**WHAT YOU SHOULD DO:**
Every line of the entries below that mentions "Courtyard" is to be copied out.
[RECORDED INFORMATION — start]
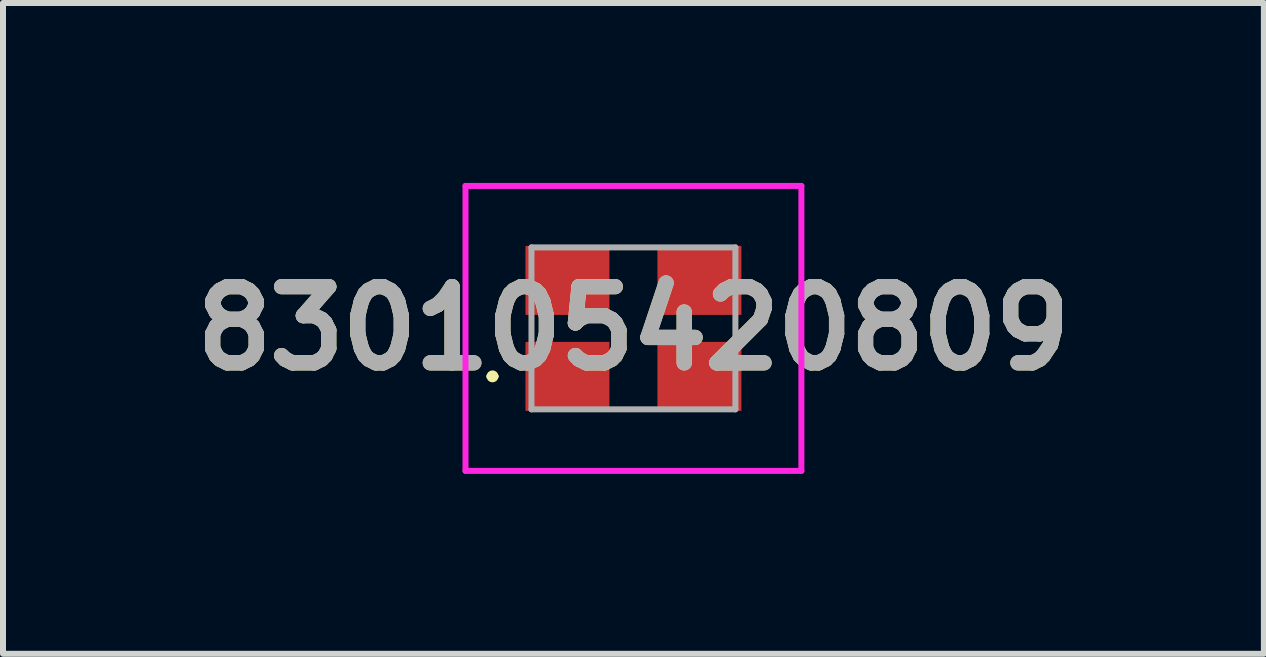
<source format=kicad_pcb>
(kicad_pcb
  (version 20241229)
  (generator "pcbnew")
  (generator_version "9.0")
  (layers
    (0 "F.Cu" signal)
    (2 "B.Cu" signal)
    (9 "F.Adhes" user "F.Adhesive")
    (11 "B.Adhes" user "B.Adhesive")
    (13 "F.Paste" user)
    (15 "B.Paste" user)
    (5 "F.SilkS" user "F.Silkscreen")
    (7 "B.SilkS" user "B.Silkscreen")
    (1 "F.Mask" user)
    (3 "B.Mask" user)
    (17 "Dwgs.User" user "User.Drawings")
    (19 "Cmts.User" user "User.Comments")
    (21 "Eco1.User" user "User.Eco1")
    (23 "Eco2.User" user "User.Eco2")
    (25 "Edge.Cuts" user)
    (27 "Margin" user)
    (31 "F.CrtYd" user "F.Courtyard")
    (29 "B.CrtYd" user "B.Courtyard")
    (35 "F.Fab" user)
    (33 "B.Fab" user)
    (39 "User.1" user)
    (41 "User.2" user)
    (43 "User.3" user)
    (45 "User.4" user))
  (footprint "830105420809"
    (layer "F.Cu")
    (at 7.511 2.425)
    (property "Reference" "830105420809" (at 0 0 0) (layer "F.SilkS") (effects (font (size 1.27 1.27) (thickness 0.254))))
    (attr smd)
    (fp_line (start -2.4 0.8) (end -2.4 0.8) (stroke (width 0.1) (type solid)) (layer "F.SilkS"))
    (fp_line (start -2.3 0.8) (end -2.3 0.8) (stroke (width 0.1) (type solid)) (layer "F.SilkS"))
    (fp_arc (start -2.4 0.8) (mid -2.35 0.75) (end -2.3 0.8) (stroke (width 0.1) (type solid)) (layer "F.SilkS"))
    (fp_arc (start -2.3 0.8) (mid -2.35 0.85) (end -2.4 0.8) (stroke (width 0.1) (type solid)) (layer "F.SilkS"))
    (fp_line (start -2.8 -2.375) (end 2.8 -2.375) (stroke (width 0.1) (type solid)) (layer "F.CrtYd"))
    (fp_line (start -2.8 2.375) (end -2.8 -2.375) (stroke (width 0.1) (type solid)) (layer "F.CrtYd"))
    (fp_line (start 2.8 -2.375) (end 2.8 2.375) (stroke (width 0.1) (type solid)) (layer "F.CrtYd"))
    (fp_line (start 2.8 2.375) (end -2.8 2.375) (stroke (width 0.1) (type solid)) (layer "F.CrtYd"))
    (fp_line (start -1.7 -1.35) (end 1.7 -1.35) (stroke (width 0.1) (type solid)) (layer "F.Fab"))
    (fp_line (start -1.7 1.35) (end -1.7 -1.35) (stroke (width 0.1) (type solid)) (layer "F.Fab"))
    (fp_line (start 1.7 -1.35) (end 1.7 1.35) (stroke (width 0.1) (type solid)) (layer "F.Fab"))
    (fp_line (start 1.7 1.35) (end -1.7 1.35) (stroke (width 0.1) (type solid)) (layer "F.Fab"))
    (fp_text user "${REFERENCE}" (at 0 0 0) (layer "F.Fab") (effects (font (size 1.27 1.27) (thickness 0.254))))
    (pad "1" smd rect (at -1.1 0.8 90) (size 1.15 1.4) (layers "F.Cu" "F.Mask" "F.Paste"))
    (pad "2" smd rect (at 1.1 0.8 90) (size 1.15 1.4) (layers "F.Cu" "F.Mask" "F.Paste"))
    (pad "3" smd rect (at 1.1 -0.8 90) (size 1.15 1.4) (layers "F.Cu" "F.Mask" "F.Paste"))
    (pad "4" smd rect (at -1.1 -0.8 90) (size 1.15 1.4) (layers "F.Cu" "F.Mask" "F.Paste")))
  (gr_rect
    (start -3 -3)
    (end 18.022 7.85)
    (stroke (width 0.1) (type default))
    (fill no)
    (layer "Edge.Cuts")))
</source>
[RECORDED INFORMATION — finish]
**SOLVED PROBLEM:**
    (31 "F.CrtYd" user "F.Courtyard")
    (29 "B.CrtYd" user "B.Courtyard")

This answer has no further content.